- Directed by: Rolan Bykov
- Written by: Rolan Bykov Vadim Korostylyov Kornei Chukovsky (story)
- Cinematography: Gennadi Tsekavyj Viktor Yakushev
- Edited by: Irma Tsekavaya
- Music by: Boris Tchaikovsky
- Production company: Mosfilm
- Release date: 19 April 1967;
- Running time: 92 minutes
- Country: Soviet Union
- Language: Russian

= Aybolit-66 =

Aybolit-66 (Айболит-66) is a 1967 Soviet family comedy film directed by Rolan Bykov. It is based on a story by Kornei Chukovsky. The film features Oleg Yefremov as the good Aibolit and Rolan Bykov as the evil Barmalei.

==Plot==
In Africa, an epidemic of various diseases breaks out, affecting all the monkeys. This news is brought to Doctor Aybolit by Chichi the monkey, who has escaped from the bandit Barmaley.

Aybolit, along with his assistants—Chichi and Avva the dog—sets off for Africa to save the monkeys. However, their journey is hindered by Barmaley and his two bandit accomplices. First, they seize Aybolit’s ship at sea, throwing him, Avva, and Chichi overboard along with their medicines. The trio manages to reach the African shore on an improvised raft.

Once on land, the bandits capture the group again and imprison them in a cave, planning to deal with them later. Deceived by Barmaley, Chichi almost jumps into a fire out of despair, but Aybolit persuades her otherwise. The bandits untie Aybolit, demanding he hand over all his medicines so they can be immune to illness forever. While freeing his friends, Aybolit refuses to give Barmaley the "best medicine." The bandits forcibly take the medicine and drink it, but it causes severe stomach pain. Taking advantage of the chaos, Aybolit and his friends escape.

In the finale, Barmaley orders his henchmen to gather all the local pirates by the riverbank, where they tie Aybolit and his companions to an old boat. In a mockery of Aybolit, Barmaley dons the doctor’s outfit and parodies him in front of the pirates. However, the pirates misunderstand the joke and tie Barmaley to the boat as well.

The Tragedians and Comedians from Mosfilm intervene, battling the pirates and rescuing Aybolit, Chichi, and Avva. The trio resumes their mission to heal the monkeys.
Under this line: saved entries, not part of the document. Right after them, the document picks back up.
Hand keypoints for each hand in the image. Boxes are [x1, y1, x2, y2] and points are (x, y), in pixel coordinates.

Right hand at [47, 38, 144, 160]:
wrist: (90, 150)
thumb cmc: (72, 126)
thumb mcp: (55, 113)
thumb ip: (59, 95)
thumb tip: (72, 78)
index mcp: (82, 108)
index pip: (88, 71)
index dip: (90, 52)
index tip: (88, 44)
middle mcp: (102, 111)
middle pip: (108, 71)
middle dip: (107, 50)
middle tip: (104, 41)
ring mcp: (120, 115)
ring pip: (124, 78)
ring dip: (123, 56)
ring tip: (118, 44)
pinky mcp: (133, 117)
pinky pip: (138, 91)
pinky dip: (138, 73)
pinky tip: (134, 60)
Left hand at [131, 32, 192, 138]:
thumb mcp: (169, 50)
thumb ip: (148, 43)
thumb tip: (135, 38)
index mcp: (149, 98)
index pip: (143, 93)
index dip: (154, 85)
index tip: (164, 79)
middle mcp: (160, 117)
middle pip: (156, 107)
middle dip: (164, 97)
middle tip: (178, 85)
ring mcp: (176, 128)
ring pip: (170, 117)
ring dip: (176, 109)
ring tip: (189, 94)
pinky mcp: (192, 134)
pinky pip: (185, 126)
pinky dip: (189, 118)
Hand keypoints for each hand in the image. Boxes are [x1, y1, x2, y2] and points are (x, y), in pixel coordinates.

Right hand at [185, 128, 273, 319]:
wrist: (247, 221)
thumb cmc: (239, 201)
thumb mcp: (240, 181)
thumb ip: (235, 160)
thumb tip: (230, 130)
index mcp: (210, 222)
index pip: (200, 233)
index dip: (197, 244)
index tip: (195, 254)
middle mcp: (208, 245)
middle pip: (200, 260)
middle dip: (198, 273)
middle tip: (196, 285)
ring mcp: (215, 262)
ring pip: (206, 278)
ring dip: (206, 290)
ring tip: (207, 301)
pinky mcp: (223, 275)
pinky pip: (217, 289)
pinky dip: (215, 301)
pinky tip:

Though Barmaley attempts to thwart them one last time, he arrives too late—the monkeys are already cured.

==Cast==
- Oleg Yefremov as Doctor Aybolit
- Lidiya Knyazeva as Chi-Chi the Monkey
- Yevgeni Vasilyev as Avva the Dog
- Rolan Bykov as Barmalei / Author
- Aleksei Smirnov as Jolly pirate
- Frunzik Mkrtchyan as Sad pirate
- Leonid Yengibarov as cheerful clown #1
- Konstantin Khudyakov as pirate
- Igor Yasulovich as white clown
- Ilya Rutberg as orchestra conductor
- Vadim Grachyov as cheerful clown #2
- Gurgen Janibekyan as old pirate

==Influence==
In 1971, Canadian filmmaker Gerald Potterton released the film Tiki Tiki, which intercut footage from Aybolit-66 with original animated sequences to recontextualize it in the style of Woody Allen's 1966 film What's Up, Tiger Lily?. Aleksandr Kuznetsov, the original production designer of Aybolit-66, was named the winner of the Canadian Film Award for Best Art Direction/Production Design at the 23rd Canadian Film Awards.